Diposting pada 753 views
Pada tahun 1950, berkembang pemikiran bahwa wanita memiliki kemampuan berfikir yang lebih hebat dari pria. Hal ini dikarenakan produksi hormon tubuh wanita lebih besar daripada pria.

Perbedaan hormonal pada pria dan wanita, terjadi pada saat pembentukan jenis kelamin. Pada dasarnya, hormon yang mendominasi antara pria dan wanita memang berbeda dan hal ini akhirnya mempengaruhi komposisi otak pria dan wanita.

Pria memiliki hormon testoteron sebanyak 20 kali lebih banyak pada sistem mereka daripada wanita. Hal ini membuat pria biasanya lebih agresif, dominan, dan lebih bisa fokus pada aspek fisik seks dibandingkan wanita.

Pada usia remaja, otak pria akan mengalami puncak perkembangan testoteron. Hal ini ditandai dengan melewati masa pubertas. Meskipun hal tersebut sudah menjadi pengetahuan umum dalam masyarakat kebanyakan tetapi di balik masa pubertas, otak pria mengalami pergolakan dengan sistem sekolah yang cenderung mengekang dan terpenjara.

Pada fase ini, otak pria akan selalu berkonflik karena sedang mengalami saat-saat untuk mencari kebebasan dan petualangan.
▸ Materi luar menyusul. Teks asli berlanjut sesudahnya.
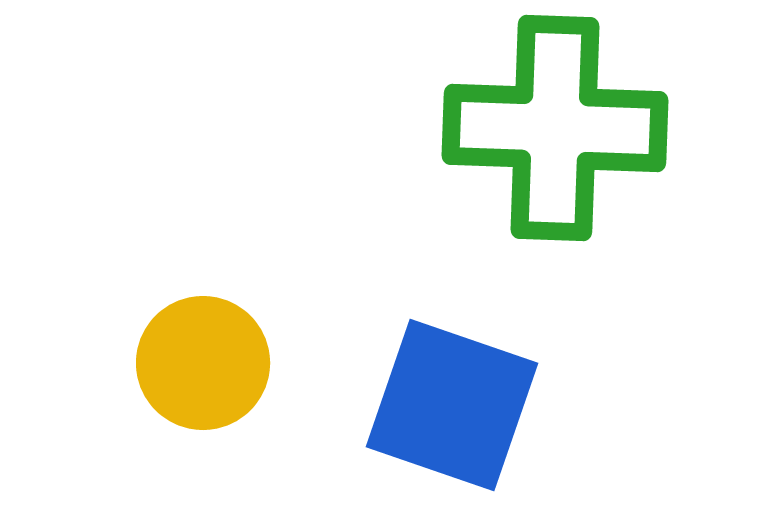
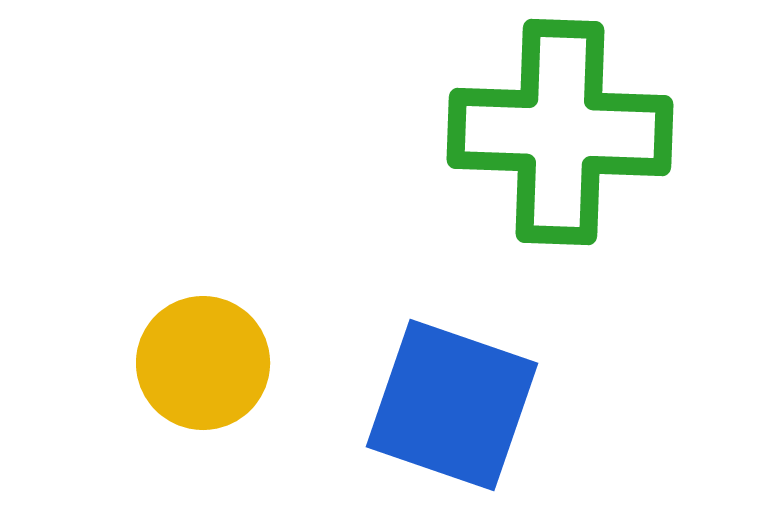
green cross: moved 5 px right, 4 px down
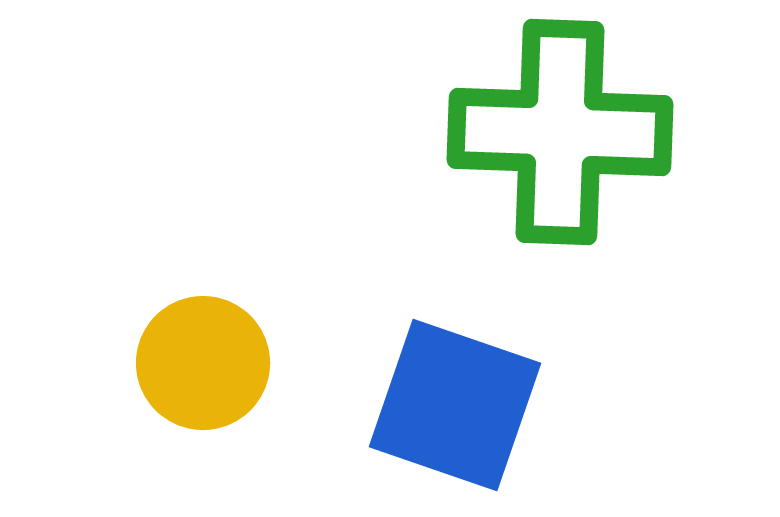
blue square: moved 3 px right
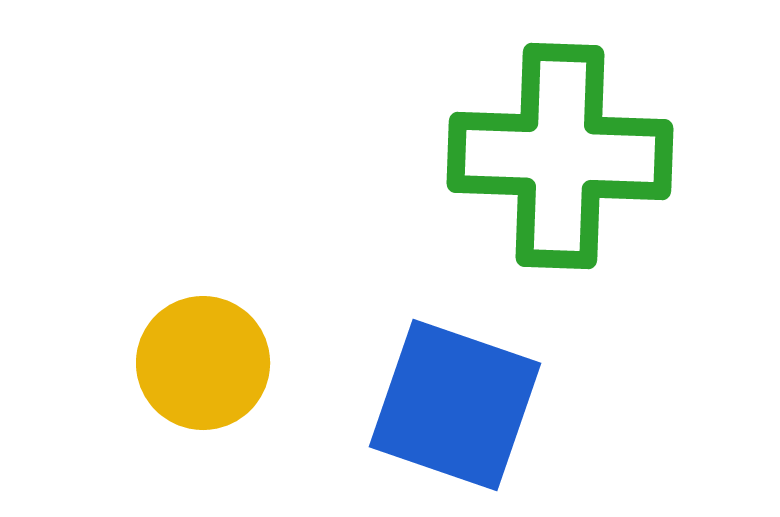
green cross: moved 24 px down
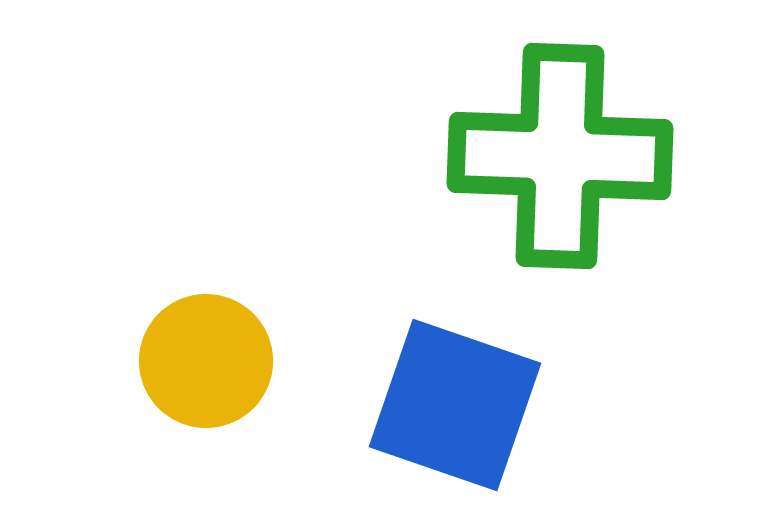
yellow circle: moved 3 px right, 2 px up
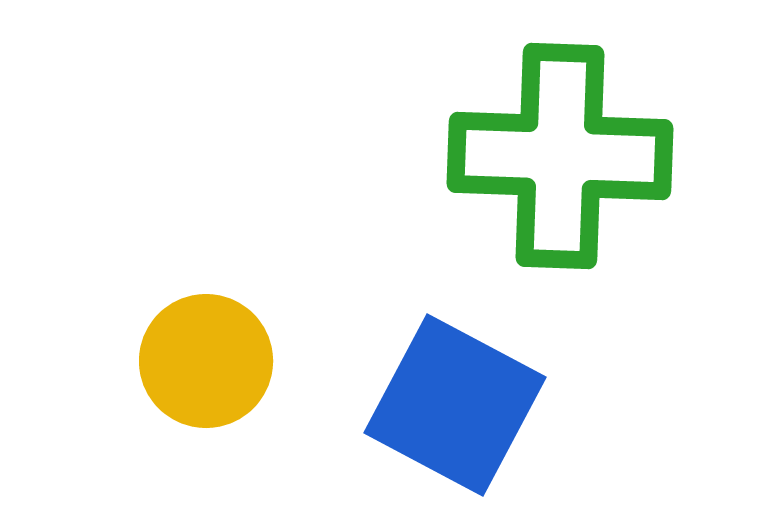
blue square: rotated 9 degrees clockwise
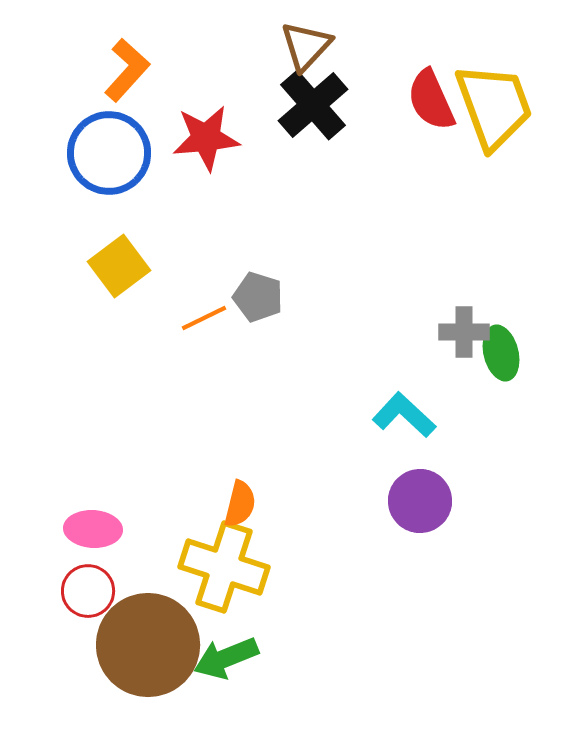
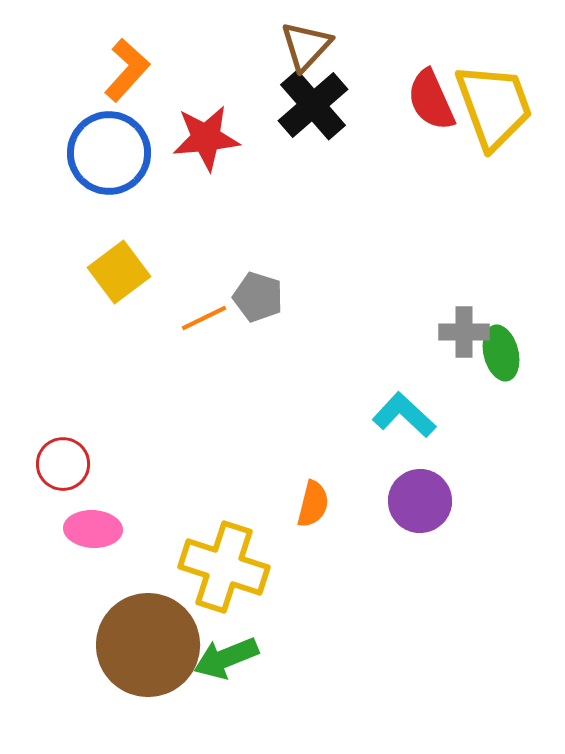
yellow square: moved 6 px down
orange semicircle: moved 73 px right
red circle: moved 25 px left, 127 px up
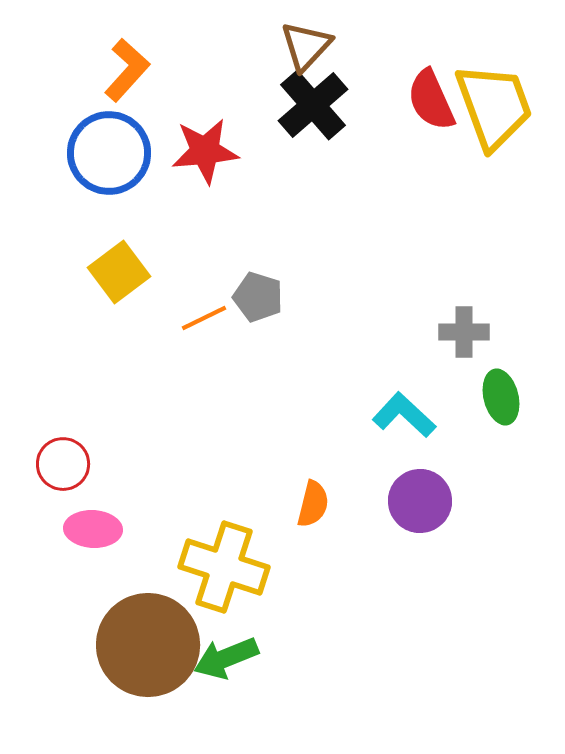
red star: moved 1 px left, 13 px down
green ellipse: moved 44 px down
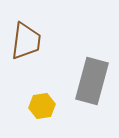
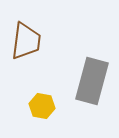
yellow hexagon: rotated 20 degrees clockwise
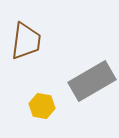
gray rectangle: rotated 45 degrees clockwise
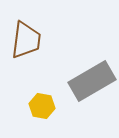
brown trapezoid: moved 1 px up
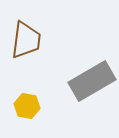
yellow hexagon: moved 15 px left
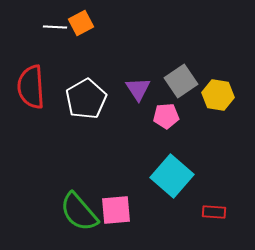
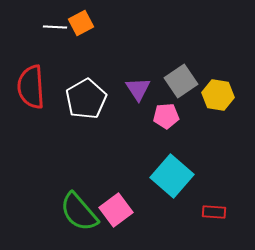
pink square: rotated 32 degrees counterclockwise
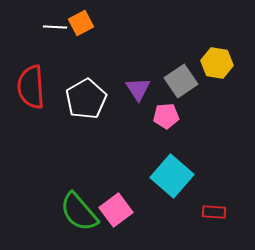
yellow hexagon: moved 1 px left, 32 px up
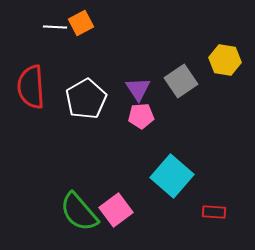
yellow hexagon: moved 8 px right, 3 px up
pink pentagon: moved 25 px left
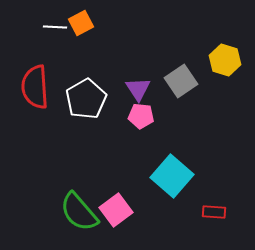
yellow hexagon: rotated 8 degrees clockwise
red semicircle: moved 4 px right
pink pentagon: rotated 10 degrees clockwise
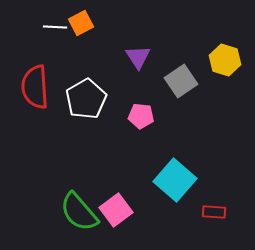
purple triangle: moved 32 px up
cyan square: moved 3 px right, 4 px down
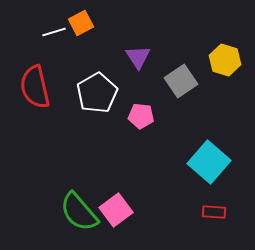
white line: moved 1 px left, 5 px down; rotated 20 degrees counterclockwise
red semicircle: rotated 9 degrees counterclockwise
white pentagon: moved 11 px right, 6 px up
cyan square: moved 34 px right, 18 px up
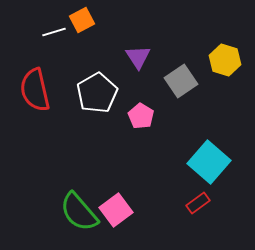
orange square: moved 1 px right, 3 px up
red semicircle: moved 3 px down
pink pentagon: rotated 25 degrees clockwise
red rectangle: moved 16 px left, 9 px up; rotated 40 degrees counterclockwise
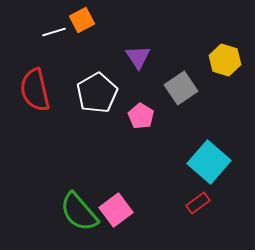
gray square: moved 7 px down
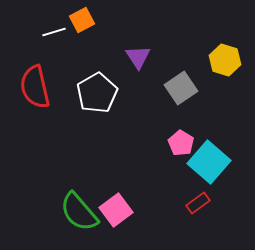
red semicircle: moved 3 px up
pink pentagon: moved 40 px right, 27 px down
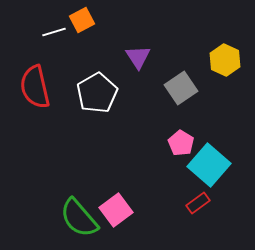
yellow hexagon: rotated 8 degrees clockwise
cyan square: moved 3 px down
green semicircle: moved 6 px down
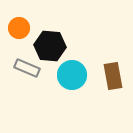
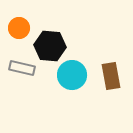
gray rectangle: moved 5 px left; rotated 10 degrees counterclockwise
brown rectangle: moved 2 px left
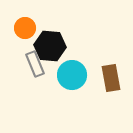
orange circle: moved 6 px right
gray rectangle: moved 13 px right, 4 px up; rotated 55 degrees clockwise
brown rectangle: moved 2 px down
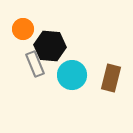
orange circle: moved 2 px left, 1 px down
brown rectangle: rotated 24 degrees clockwise
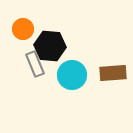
brown rectangle: moved 2 px right, 5 px up; rotated 72 degrees clockwise
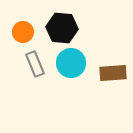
orange circle: moved 3 px down
black hexagon: moved 12 px right, 18 px up
cyan circle: moved 1 px left, 12 px up
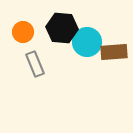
cyan circle: moved 16 px right, 21 px up
brown rectangle: moved 1 px right, 21 px up
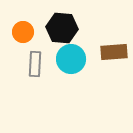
cyan circle: moved 16 px left, 17 px down
gray rectangle: rotated 25 degrees clockwise
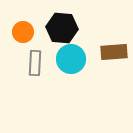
gray rectangle: moved 1 px up
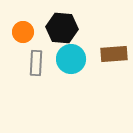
brown rectangle: moved 2 px down
gray rectangle: moved 1 px right
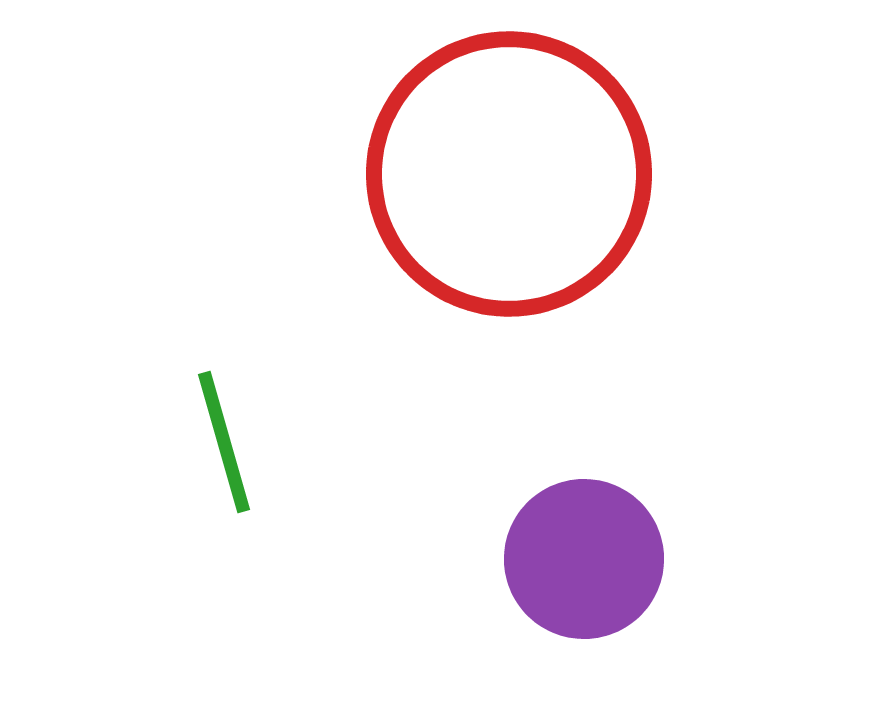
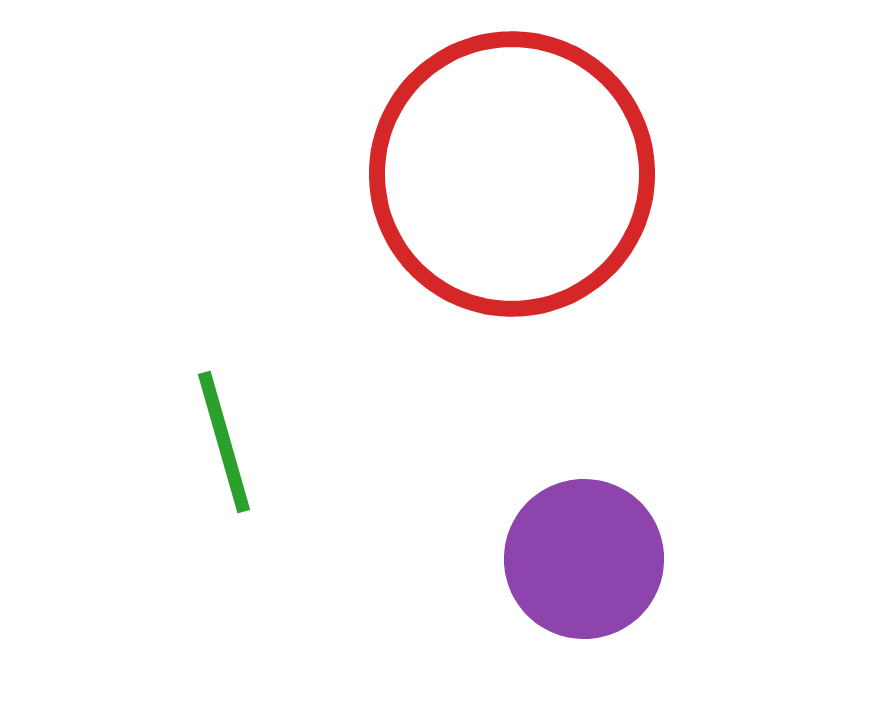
red circle: moved 3 px right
Perbedaan Hormon pria dan wanitaKetika seorang pria harus menjadi ayah, otak pun mengalami perubahan khas, yakni sirkuit untuk rangsangan seksual ditekan karena testosteron sudah berkurang dan adanya prolaktrin tinggi.

Sirkuit audio meningkat saat mendengar tangisan bayi. Efeknya pada perubahan realitas adalah sang ayah mempunyai fokus utama dalam melindungi ibu dan bayinya, membiayai kehidupan keluarganya dan lebih peka saat mendengar tangisan bayi dibandingkan yang belum menjadi seorang ayah.

Pada pria paruh baya, perubahan otak khas pria juga terjadi ketika aktivitas testosteron dan vesopresin yang berkurang secara berlahan. Maka disinilah puncak kematangan pria. Dimana fokus utamanya adalah membesarkan anak, mempertahankan karier, dan aktivitas seks sudah mulai berkurang.

Memasuki usia lanjut (andropause), sirkuit otak pria yang biasanya dipenuhi oleh testosteron dan vesopresin sudah berkurang. Rasio estrogen terhadap testosteron meningkat.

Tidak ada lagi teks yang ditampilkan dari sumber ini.